Les corbeaux peuvent repérer les tricheurs et tenir rancune contre eux

Les corbeaux et les autres membres de la famille corvide (corbeaux, geais et pies) sont réputés intelligents. Ils peuvent se souvenir de visages humains individuels, naviguer avec habileté dans des environnements humains (comme des poubelles) et même organiser des funérailles pour leurs morts.

Certains corbeaux, semble-t-il, connaissent même l’art de conclure un marché.

Un nouvel article publié dans la revue Animal Behavior a testé dans quelle mesure un corbeau pouvait juger un accord « juste » ou « injuste ».

L’étude a été menée par des chercheurs de l’Université de Lund en Suède et de l’Université de Vienne en Autriche, entre autres. Le co-auteur Jorg Massen est post-doc à l’Université de Vienne et se spécialise en biologie cognitive.

« Ce type de coopération fait partie de la vie sociale complexe [d’un corvidé] », a déclaré Massen. Comprendre comment ils font leurs choix, a-t-il expliqué, « nous donne un aperçu de l’évolution de l’intelligence ».

Les corbeaux de l’étude ont été élevés à la main par Massen et d’autres chercheurs. Les corbeaux ont été élevés en captivité pour les rendre moins craintifs et pour pouvoir être formés à l’échange de jetons contre des récompenses.

À l’aide de neuf corbeaux, les chercheurs ont appris aux oiseaux à échanger une petite croûte de pain contre un morceau de fromage plus savoureux. Au cours de la première phase « juste » de l’expérience, un entraîneur placé à l’une des extrémités d’une cage donna à un oiseau un morceau de croûte de pain qu’il portait dans la gueule jusqu’à l’extrémité opposée de la cage, où il fut offert à un second chercheur. la main tendue en échange du fromage.

Dans la deuxième phase « injuste » de l’expérience, le corbeau a suivi la même procédure, mais le formateur a ensuite mangé le morceau de fromage au lieu d’échanger avec le corbeau.

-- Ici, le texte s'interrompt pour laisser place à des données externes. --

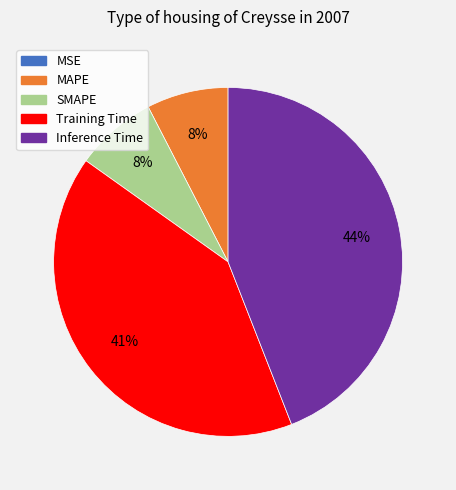

To the nearest percent, what percentage of the pie is Training Time?

41%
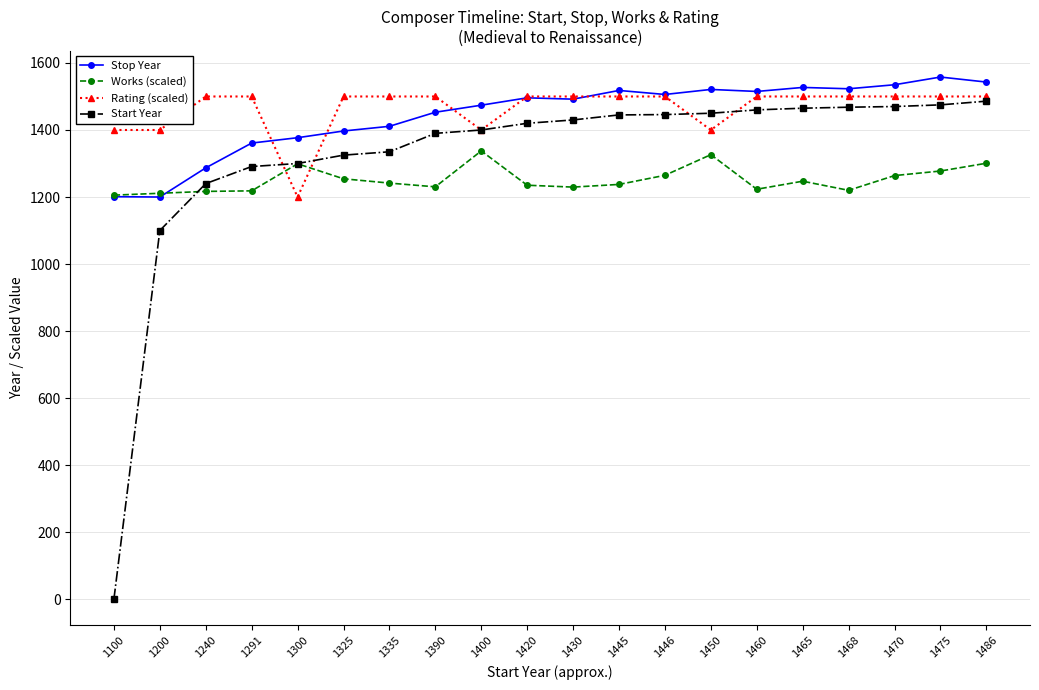

What is the difference between the highest and lowest values at 1450?

194.6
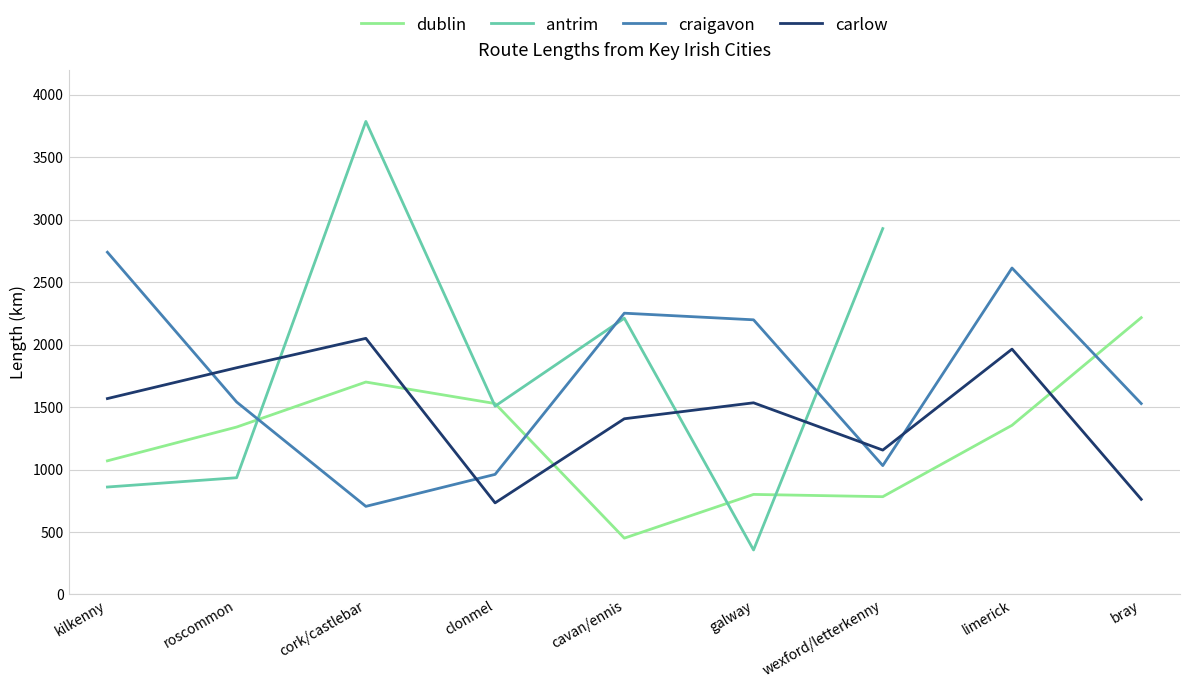

Is it true that dublin equals 450.7 at cavan/ennis?

True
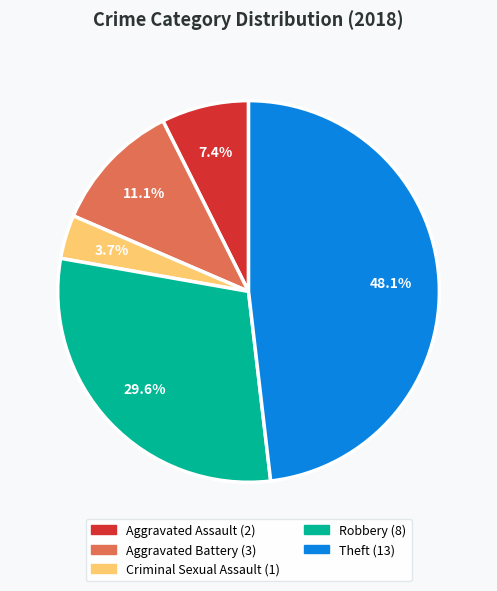

Which has a higher value, Criminal Sexual Assault or Aggravated Battery?

Aggravated Battery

Après deux jours, la procédure a été mise en place avec l’entraîneur « juste », l’entraîneur « injuste » et un troisième entraîneur neutre. Sur sept oiseaux testés, six ont choisi l’entraîneur de la foire et un a choisi l’entraîneur neutre. Après un mois, les neuf ont été testés, au cours desquels sept ont choisi l’entraîneur de la foire, un a choisi l’entraîneur injuste et le dernier a choisi l’entraîneur neutre.

Presque toutes ces phases d’entraînement ont été menées avec un deuxième corbeau dans la cage pour servir d’observateur; Cependant, les oiseaux qui ont simplement observé l’interaction d’un oiseau différent ne semblent pas être influencés dans leur propre prise de décision.

Bien que cela n’ait pas été testé, Massen pense que les corbeaux seraient capables de se souvenir d’entraîneurs équitables et injustes aussi longtemps que deux ans, le temps pendant lequel il dit qu’ils sont capables de se souvenir des compagnons de cage.

Dans la nature, où les corbeaux ne comptent pas sur une économie de pain et fromage, cette étude offre un aperçu de la façon dont la structure sociale complexe des corvidés a évolué.

« Si une personne en soutient une autre, il y a une corrélation entre le soutien fourni et celui reçu à long terme », a déclaré Massen. En d’autres termes, les corbeaux constituent un capital social réciproque au fil du temps. Les faveurs sous forme de lissage ou d’aide pendant un combat sont sélectivement accordées aux corbeaux en règle les uns avec les autres.

Les chercheurs espèrent trouver une réponse à la question de savoir dans quelle mesure les corbeaux peuvent différer selon les personnalités.